“We have seen that Dr. Vœlcker made four separate determinations of the amount of clover-roots left in the soil to the depth of six inches. It may be well to tabulate the figures obtained:
CLOVER-ROOTS, IN SIX INCHES OF SOIL, PER ACRE.
| R/A Air-dry roots, per acre. NR/A Nitrogen in roots, per acre. PhR/A Phosphoric acid in roots, per acre. |
| R/A | NR/A | PhR/A | ||
|---|---|---|---|---|
| 1st Year. | ||||
| No. 1. | Good Clover from brow of the hill | 7705 | 100 | |
| ” 2. | Bad Clover from brow of the hill | 3920 | 31 | |
| 2nd Year. | ||||
| ” 3. | Good Clover from bottom of the field | 7569 | 61 | 27 |
| ” 4. | Thin Clover from brow of the hill | 8064 | 66 | |
| ” 5. | Heavy crop of first-year clover mown twice for hay | 24½ | ||
| ” 6. | Heavy crop of first-year clover mown once for hay, and then for seed | 51½ | ||
| ” 7. | German experiment, 10¼ inches deep | 8921 | 191½ | 74¾ |
I have not much confidence in experiments of this kind.
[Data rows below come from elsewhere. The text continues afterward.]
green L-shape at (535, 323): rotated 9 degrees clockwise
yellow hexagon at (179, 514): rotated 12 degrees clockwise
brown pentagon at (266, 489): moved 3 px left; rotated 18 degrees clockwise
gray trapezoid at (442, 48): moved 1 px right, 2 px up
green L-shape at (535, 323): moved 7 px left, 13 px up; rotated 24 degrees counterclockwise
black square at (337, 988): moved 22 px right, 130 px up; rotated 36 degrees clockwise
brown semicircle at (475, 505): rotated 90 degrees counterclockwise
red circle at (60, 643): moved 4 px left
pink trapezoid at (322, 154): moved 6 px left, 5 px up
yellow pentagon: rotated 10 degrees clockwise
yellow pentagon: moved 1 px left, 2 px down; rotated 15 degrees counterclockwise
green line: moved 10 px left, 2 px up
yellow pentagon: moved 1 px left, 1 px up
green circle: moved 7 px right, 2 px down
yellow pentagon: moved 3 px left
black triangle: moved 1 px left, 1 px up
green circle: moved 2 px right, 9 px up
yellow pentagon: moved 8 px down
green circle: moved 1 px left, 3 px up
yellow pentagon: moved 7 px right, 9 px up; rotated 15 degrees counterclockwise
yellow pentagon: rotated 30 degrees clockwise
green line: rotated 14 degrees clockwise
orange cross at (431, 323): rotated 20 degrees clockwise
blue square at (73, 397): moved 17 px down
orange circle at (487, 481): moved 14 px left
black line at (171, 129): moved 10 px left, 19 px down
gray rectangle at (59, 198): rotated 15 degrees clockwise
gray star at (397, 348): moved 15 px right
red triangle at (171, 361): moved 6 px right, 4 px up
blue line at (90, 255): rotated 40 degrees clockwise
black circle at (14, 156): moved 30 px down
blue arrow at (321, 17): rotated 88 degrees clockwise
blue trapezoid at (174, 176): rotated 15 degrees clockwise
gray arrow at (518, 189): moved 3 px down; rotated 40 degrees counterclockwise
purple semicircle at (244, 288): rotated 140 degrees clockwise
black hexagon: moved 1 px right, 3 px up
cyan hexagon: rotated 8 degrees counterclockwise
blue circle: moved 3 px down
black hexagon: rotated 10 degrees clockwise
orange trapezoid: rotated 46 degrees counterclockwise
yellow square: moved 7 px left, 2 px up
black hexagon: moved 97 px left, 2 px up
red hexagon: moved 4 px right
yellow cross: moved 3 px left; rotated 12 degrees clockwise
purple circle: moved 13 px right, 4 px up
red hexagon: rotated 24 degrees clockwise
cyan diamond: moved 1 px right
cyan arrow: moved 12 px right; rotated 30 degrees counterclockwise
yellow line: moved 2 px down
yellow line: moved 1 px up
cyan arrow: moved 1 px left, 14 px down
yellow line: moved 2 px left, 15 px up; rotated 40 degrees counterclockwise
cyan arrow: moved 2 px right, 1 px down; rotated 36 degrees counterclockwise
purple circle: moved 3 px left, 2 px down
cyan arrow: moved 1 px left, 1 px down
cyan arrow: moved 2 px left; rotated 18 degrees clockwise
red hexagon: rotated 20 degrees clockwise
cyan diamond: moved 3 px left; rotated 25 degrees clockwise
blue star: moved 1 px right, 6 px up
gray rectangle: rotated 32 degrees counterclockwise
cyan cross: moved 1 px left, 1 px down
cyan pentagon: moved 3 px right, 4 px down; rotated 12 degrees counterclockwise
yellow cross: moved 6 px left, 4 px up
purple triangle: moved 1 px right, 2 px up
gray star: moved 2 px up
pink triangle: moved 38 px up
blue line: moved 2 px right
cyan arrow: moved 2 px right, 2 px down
It is so easy to make a little mistake; and when you take only a square foot of land, as was the case with Nos. 5 and 6, the mistake is multiplied by 43,560. Still, I give the table for what it is worth.
Nos. 1 and 2 are from a one-year-old crop of clover. The field was a calcareous clay soil. It was somewhat hilly; or, perhaps, what we here, in Western New York, should call “rolling land.” The soil on the brow of the hill, “was very stony at a depth of four inches, so that it could only with difficulty be excavated to six inches, when the bare limestone-rock made its appearance.”
A square yard was selected on this shallow soil, where the clover was good; and the roots, air-dried, weighed at the rate of 7,705 lbs. per acre, and contained 100 lbs. of nitrogen. A few yards distance, on the same soil, where the clover was bad, the acre of roots contained only 31 lbs. of nitrogen per acre.
So far, so good. We can well understand this result. Chemistry has little to do with it. There was a good stand of clover on the one plot, and a poor one on the other. And the conclusion to be drawn from it is, that it is well worth our while to try to secure a good catch of clover.
“But, suppose,” said the Doctor, “No. 2 had happened to have been pastured by sheep, and No. 1 allowed to go to seed, what magic there would have been in the above figures!”
Nos. 3 and 4 are from the same field, the second year. No. 4 is from a square yard of thin clover on the brow of the hill, and No. 3, from the richer, deeper land towards the bottom of the hill.